– Я вижу, молодой человек, о вашем воспитании чрезвычайно много заботились, – перебил его Жюльюс.

Лафкадио расхохотался: его очень веселила удрученная физиономия романиста.

– О, это все далеко не зашло, не тревожьтесь! А теперь, не правда ли, пора уже явиться дядюшке Фаби. Он очутился рядом с матушкой, когда Белковского и Бальди перевели на другие места службы.

– Фаби? Это его почерк я видел на первой странице вашего блокнота?

– Да, Фабиан Тэйлор, лорд Гравенсдейл. Он повез нас с матушкой на виллу, которую снял около Дуино на Адриатике; там я сильно окреп. Берег в этом месте выдается большим скалистым полуостровом, который почти весь был занят нашей усадьбой. Там я проводил целые дни дикарем под соснами, среди скал, укрываясь в бухтах, плавая в море, ходя на веслах.
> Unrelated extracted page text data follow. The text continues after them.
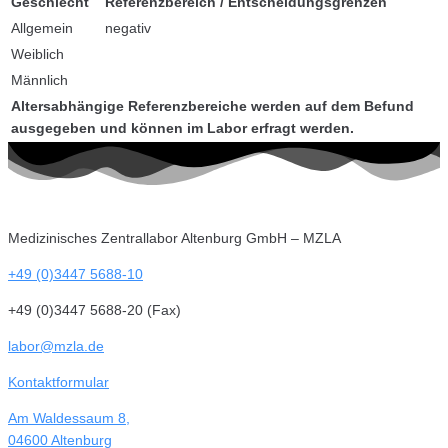
Geschlecht
Referenzbereich / Entscheidungsgrenzen
Allgemein
negativ
Weiblich
Männlich
Altersabhängige Referenzbereiche werden auf dem Befund
ausgegeben und können im Labor erfragt werden.
Medizinisches Zentrallabor Altenburg GmbH – MZLA
+49 (0)3447 5688-10
+49 (0)3447 5688-20 (Fax)
labor@mzla.de
Kontaktformular
Am Waldessaum 8,
04600 Altenburg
К этому времени относится фото, которое вы видали; я его тоже сжег.

– Мне кажется, – сказал Жюльюс, – по этому случаю вы могли бы одеться и попристойнее.

– Да вот как раз и не мог бы, – со смехом возразил Лафкадио. – Фаби запирал на замок все мое платье и даже нижнее белье – чтобы я загорел, говорил он.

– А матушка ваша как к этому относилась?

– Очень забавлялась; если гостям, говорила она, это неприятно, они могут просто уехать. Но никому из тех, кого мы принимали, это оставаться не мешало.

– И все это время ваше образование… о, бедный мальчик!

– Да; я так легко всему обучался, что про образование матушка до той поры забывала; мне уже было почти шестнадцать; матушка словно вдруг это сообразила, и после чудного путешествия по Алжиру вместе с дядюшкой Фаби (думаю, то было лучшее время моей жизни) меня послали в Париж на попечение какого-то неумолимого тюремщика, который занялся моим ученьем.

– Да-да, конечно, я понимаю: после этой чрезмерной свободы принуждение показалось вам довольно суровым.

– Не будь Протоса, я бы его ни за что не перенес. Он жил в одном пансионе со мной – якобы для изучения французского, но он и так на нем отлично говорил, и я так и не понял, что он там делал – так же как и я сам. Я умирал от скуки; не то чтобы у меня были к Протосу дружеские чувства, но я тянулся к нему, как будто бы он должен был принести мне избавление. Он был несколько старше меня, а казался уже совсем взрослым: ничего детского не оставалось в его поступках и вкусах. Когда он хотел, лицо его было чрезвычайно выразительно, могло передать все, что угодно; когда он давал себе отдых – становился похож на дебила. Однажды я пошутил на этот счет, и он мне ответил: в нашем мире надо быть не слишком похожим на то, что ты есть на самом деле.

Ему не довольно было казаться просто не слишком далеким: он очень старался прослыть за полного дурака. Он любил говорить: людей губит, когда они предпочитают упражнению показуху и не умеют скрывать свои дарования, – но это он говорил только мне одному. Жил он, сторонясь других – даже меня, единственного в пансионе, кого он не презирал. Когда мне удавалось его разговорить, он становился на редкость красноречив, но чаще молчал, и тогда казалось, что он обдумывает какие-то дурные замыслы, которые мне хотелось узнать. Когда я спрашивал его: «Что вы здесь делаете?» (на ты с ним никто из нас не был), – он отвечал: «Беру разбег». Он уверял, что в жизни можно выбраться из самых тяжелых положений, вовремя сказав себе: «Это все пустяки!» Так я себе и сказал, решив убежать.

Я ушел с восемнадцатью франками в кармане и дошел до Бадена короткими переходами: невесть что ел, где ни попадя ночевал… На место явился немного потрепанный, но, в общем, довольный собой: у меня оставалось еще три франка; правда, франков пять или шесть еще прибавилось по дороге. В Бадене я нашел матушку вместе с дядюшкой де Жевром, которого мой побег очень позабавил; он решил поехать со мной обратно в Париж, говоря, что ни за что не утешится, если Париж оставит у меня дурное воспоминание. И правда, когда я приехал туда вместе с ним, Париж предстал мне уже в несколько лучшем свете.